═════ Selected extract
Plantation crop farmer: the type of crops grown (plantation) is a significant explanatory variable in this study. The presence of plantation crops positively influences farmers’ decisions to adopt fire belt creation as a fire management technology. For each one-unit increase of plantation farmers, the probability of adopting fire belt creation in fire management increases by 13.6% and 74.20%, respectively, keeping other variables constant. In this case, plantation crops are considered an asset for the farmers and play a very important role by serving as a source of income. Therefore, having a plantation can strengthen farmers’ adaptive capacity for fire belt creation in fire management. Consequently, as the number of plantation farmers increases, the farmers will look for adaptation measures that safeguard their assets against wildfire risk. This study agrees with findings by

[30]

who found out that farmers who practice high-value plantation crop diversification may have a higher likelihood of adopting wildfire technology as they seek to protect their diverse crop portfolio. The study also corroborates the findings of Izaba et al. (2023)

[26]

and Anuja, A. R. et al.

[9]

, who indicated that farmers growing high-value crops may be more motivated to adopt technology to protect their investments and ensure crop productivity.
══════════
═════ Recorded data
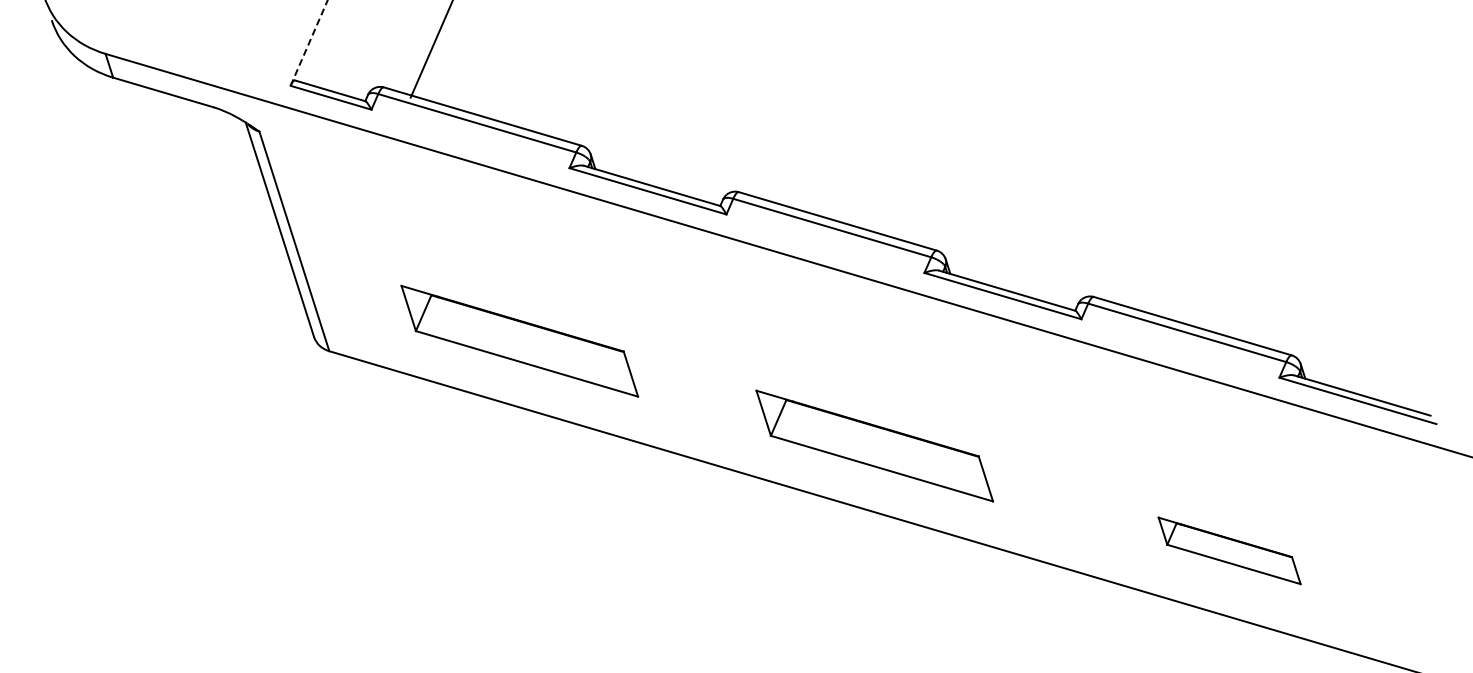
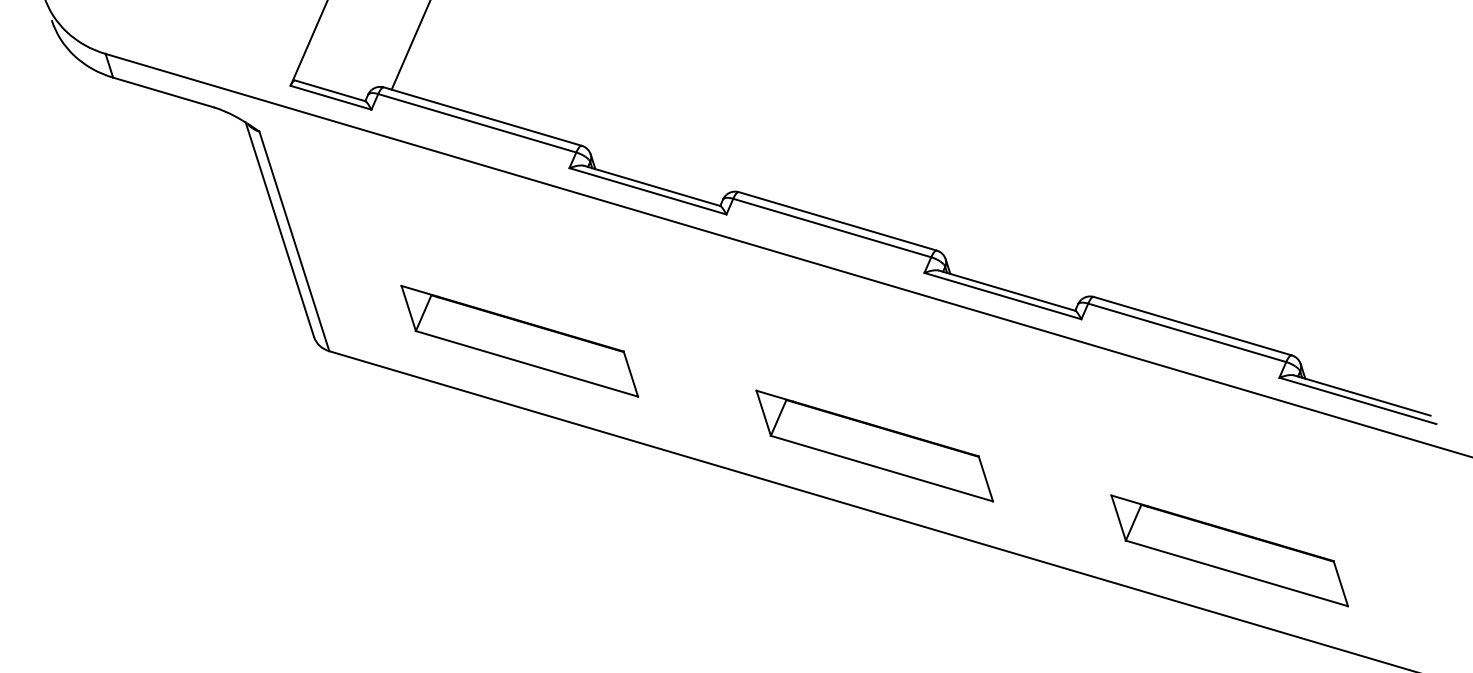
line at (309, 42): dashed -> solid
line at (431, 49) position: (431, 49) -> (410, 45)
part at (1229, 550) size: 145x70 px -> 239x114 px
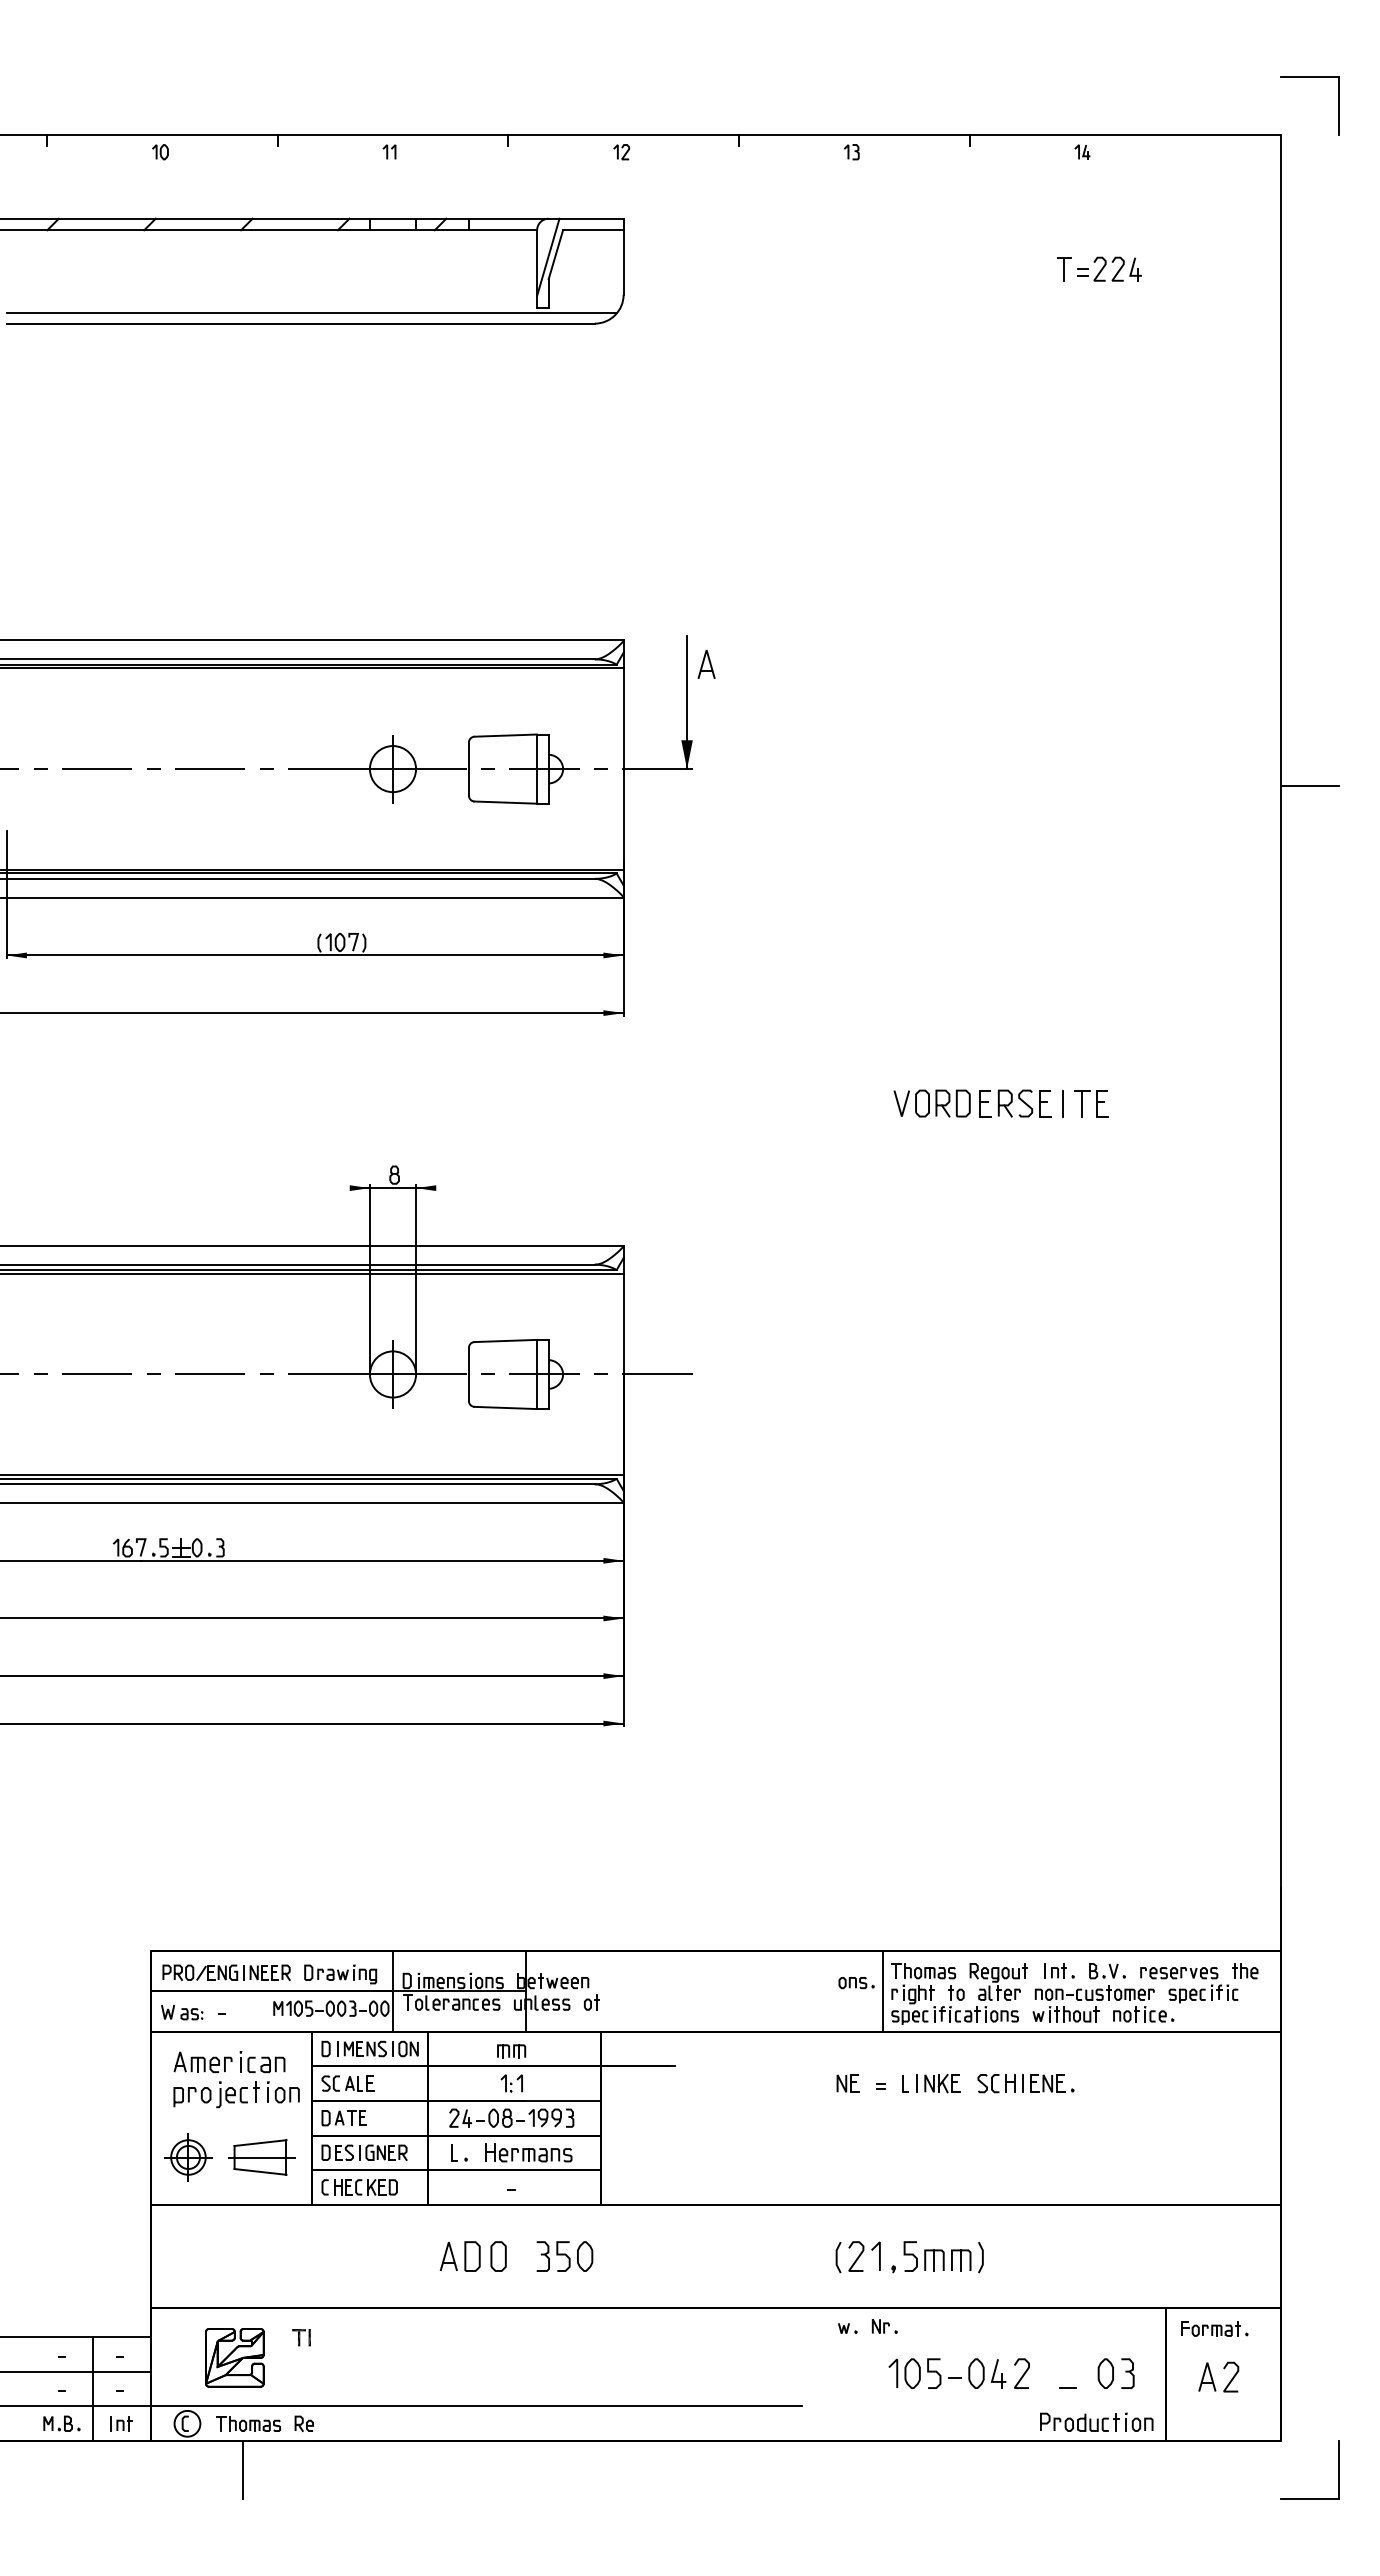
══════════
■ **Exercise requirements**:
**a.** From the passage on plantation crops and fire belts, output everything from "who found out" down to "A. R. et al.".
**b.** Answer these from the passage on plantation crops and fire belts:
(i) Which fire management technology is the presence of plantation crops said to positively influence farmers to adopt?
(ii) What role do plantation crops play for farmers?
(iii) Why, according to the findings cited with Izaba et al. (2023), may farmers growing high-value crops be more motivated to adopt technology?
**c.** Rewrite the paragraph of the plantation crop passage that begins "Plantation crop farmer:" as a short bulleted list of its main points.

■ **Results by task**:
**a.**
who found out that farmers who practice high-value plantation crop diversification may have a higher likelihood of adopting wildfire technology as they seek to protect their diverse crop portfolio. The study also corroborates the findings of Izaba et al. (2023)

[26]

and Anuja, A. R. et al.

**b.**
(i) Fire belt creation.
(ii) They serve as a source of income and are considered an asset.
(iii) To protect their investments and ensure crop productivity.

**c.**
- The type of crops grown (plantation) is a significant explanatory variable in the study.
- Plantation crops positively influence farmers' decisions to adopt fire belt creation in fire management.
- Plantation crops are an asset for farmers and serve as a source of income.
- Having a plantation can strengthen farmers' adaptive capacity for fire belt creation.
- As the number of plantation farmers increases, farmers look for adaptation measures that protect their assets against wildfire risk.